== What you need to do ==
Below, find the line containing "на дому у специалиста или" and the line containing "kaliteli orijinal yedek"; reproduce exactly those two and every line between them, omitting pictures.

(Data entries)
..............................

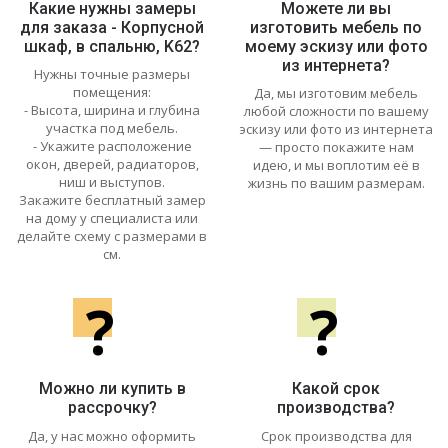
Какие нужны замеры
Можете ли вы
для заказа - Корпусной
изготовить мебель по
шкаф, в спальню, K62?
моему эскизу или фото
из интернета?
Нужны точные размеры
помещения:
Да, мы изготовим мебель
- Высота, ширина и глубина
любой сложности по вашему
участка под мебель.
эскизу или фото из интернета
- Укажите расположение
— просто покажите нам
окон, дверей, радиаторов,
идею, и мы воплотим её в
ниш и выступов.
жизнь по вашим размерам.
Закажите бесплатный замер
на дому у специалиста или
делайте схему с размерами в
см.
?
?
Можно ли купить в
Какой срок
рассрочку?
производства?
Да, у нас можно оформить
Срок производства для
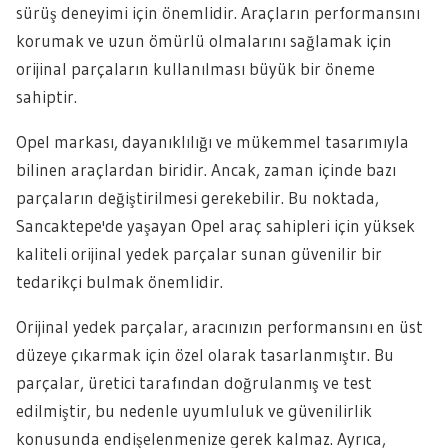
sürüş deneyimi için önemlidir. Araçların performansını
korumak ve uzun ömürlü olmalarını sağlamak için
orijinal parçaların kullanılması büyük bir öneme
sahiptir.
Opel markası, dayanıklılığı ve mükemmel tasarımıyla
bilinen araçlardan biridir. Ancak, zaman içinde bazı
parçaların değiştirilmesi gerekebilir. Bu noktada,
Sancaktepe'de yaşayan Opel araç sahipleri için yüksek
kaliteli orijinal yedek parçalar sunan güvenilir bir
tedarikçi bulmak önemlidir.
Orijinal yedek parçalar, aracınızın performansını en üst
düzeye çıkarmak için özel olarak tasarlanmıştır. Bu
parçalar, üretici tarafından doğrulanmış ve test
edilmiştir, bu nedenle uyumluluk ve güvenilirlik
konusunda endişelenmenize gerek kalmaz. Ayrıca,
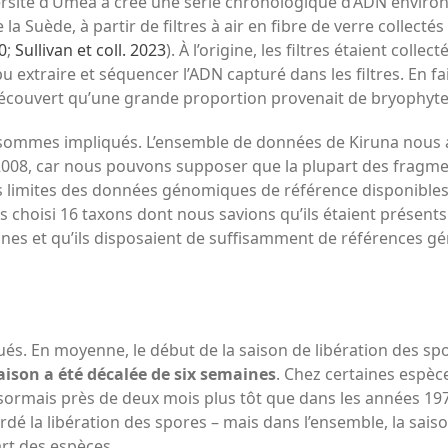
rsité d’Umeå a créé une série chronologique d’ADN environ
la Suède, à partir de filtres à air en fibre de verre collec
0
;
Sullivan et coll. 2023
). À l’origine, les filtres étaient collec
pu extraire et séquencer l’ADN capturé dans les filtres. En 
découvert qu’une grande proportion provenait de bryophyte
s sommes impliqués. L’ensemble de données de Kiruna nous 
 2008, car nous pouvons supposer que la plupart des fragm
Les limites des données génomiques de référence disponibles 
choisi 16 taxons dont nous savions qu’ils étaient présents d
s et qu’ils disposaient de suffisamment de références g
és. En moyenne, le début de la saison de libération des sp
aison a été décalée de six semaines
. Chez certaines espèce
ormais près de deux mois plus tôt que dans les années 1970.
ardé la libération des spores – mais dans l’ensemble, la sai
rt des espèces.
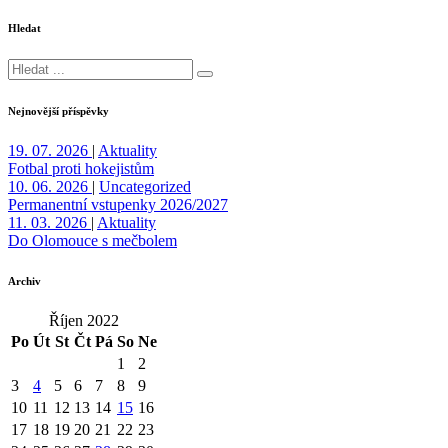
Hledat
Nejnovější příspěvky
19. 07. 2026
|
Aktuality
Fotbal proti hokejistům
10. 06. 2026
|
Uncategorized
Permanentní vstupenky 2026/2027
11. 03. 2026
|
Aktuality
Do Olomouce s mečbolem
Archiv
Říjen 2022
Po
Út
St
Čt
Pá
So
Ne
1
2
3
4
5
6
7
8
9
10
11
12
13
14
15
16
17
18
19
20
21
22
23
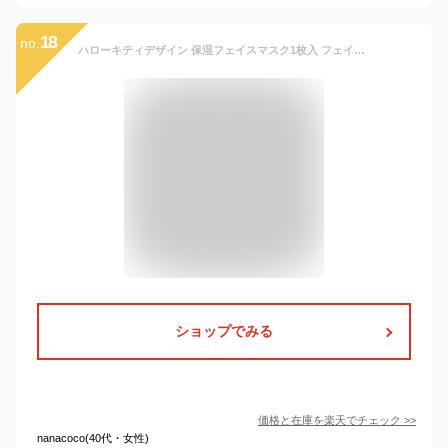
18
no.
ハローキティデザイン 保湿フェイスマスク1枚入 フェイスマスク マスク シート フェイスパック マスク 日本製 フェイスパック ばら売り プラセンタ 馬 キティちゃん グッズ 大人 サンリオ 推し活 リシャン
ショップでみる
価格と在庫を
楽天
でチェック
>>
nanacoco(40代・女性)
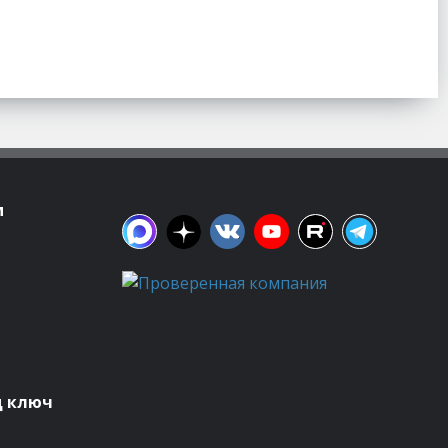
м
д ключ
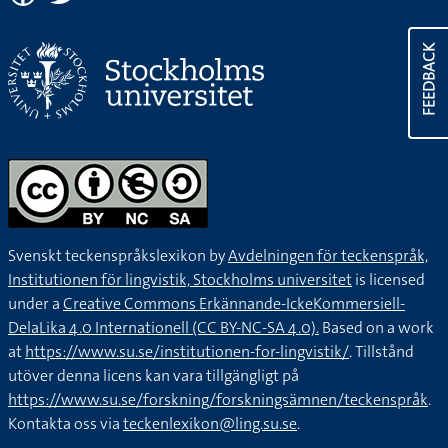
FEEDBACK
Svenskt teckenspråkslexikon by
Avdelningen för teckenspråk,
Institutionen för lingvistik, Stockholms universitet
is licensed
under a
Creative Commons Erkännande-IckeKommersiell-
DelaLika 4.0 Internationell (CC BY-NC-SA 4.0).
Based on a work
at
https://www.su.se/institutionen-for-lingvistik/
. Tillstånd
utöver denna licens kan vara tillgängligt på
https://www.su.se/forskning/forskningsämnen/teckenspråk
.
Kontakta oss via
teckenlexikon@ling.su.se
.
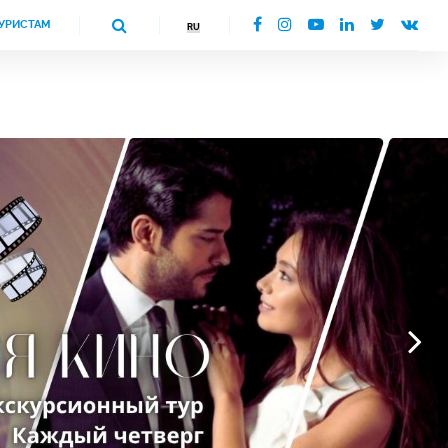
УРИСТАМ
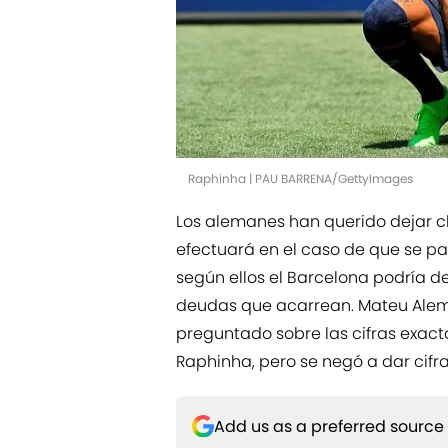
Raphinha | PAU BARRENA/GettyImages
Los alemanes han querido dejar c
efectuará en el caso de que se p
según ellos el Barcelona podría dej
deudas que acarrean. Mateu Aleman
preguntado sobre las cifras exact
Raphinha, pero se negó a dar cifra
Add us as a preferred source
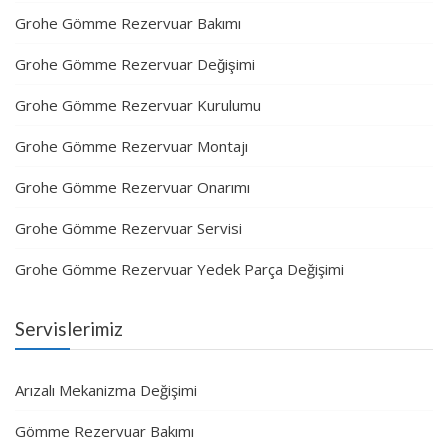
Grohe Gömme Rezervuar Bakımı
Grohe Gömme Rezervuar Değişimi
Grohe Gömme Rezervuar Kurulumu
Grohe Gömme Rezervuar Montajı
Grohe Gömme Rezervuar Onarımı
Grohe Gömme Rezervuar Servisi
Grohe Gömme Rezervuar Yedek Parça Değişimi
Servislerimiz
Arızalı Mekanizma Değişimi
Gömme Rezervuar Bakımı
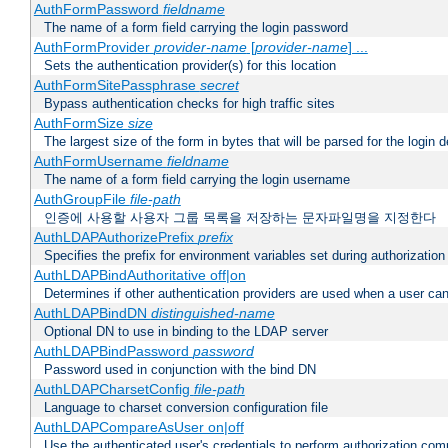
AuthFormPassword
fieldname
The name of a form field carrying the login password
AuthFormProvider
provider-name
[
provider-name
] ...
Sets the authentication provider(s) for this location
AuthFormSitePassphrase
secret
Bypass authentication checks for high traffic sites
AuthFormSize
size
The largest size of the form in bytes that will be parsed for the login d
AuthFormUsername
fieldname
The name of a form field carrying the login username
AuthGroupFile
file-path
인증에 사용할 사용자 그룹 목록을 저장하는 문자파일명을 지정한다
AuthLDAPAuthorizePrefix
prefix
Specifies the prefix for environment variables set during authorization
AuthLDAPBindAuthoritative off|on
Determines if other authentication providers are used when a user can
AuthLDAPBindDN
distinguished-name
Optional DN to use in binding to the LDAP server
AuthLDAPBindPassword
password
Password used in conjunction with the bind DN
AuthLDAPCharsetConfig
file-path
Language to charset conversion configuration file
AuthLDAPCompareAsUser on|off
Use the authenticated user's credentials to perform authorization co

..............................

== Response below ==
на дому у специалиста или
делайте схему с размерами в
см.
?
?
Можно ли купить в
Какой срок
рассрочку?
производства?
Да, у нас можно оформить
Срок производства для
sürüş deneyimi için önemlidir. Araçların performansını
korumak ve uzun ömürlü olmalarını sağlamak için
orijinal parçaların kullanılması büyük bir öneme
sahiptir.
Opel markası, dayanıklılığı ve mükemmel tasarımıyla
bilinen araçlardan biridir. Ancak, zaman içinde bazı
parçaların değiştirilmesi gerekebilir. Bu noktada,
Sancaktepe'de yaşayan Opel araç sahipleri için yüksek
kaliteli orijinal yedek parçalar sunan güvenilir bir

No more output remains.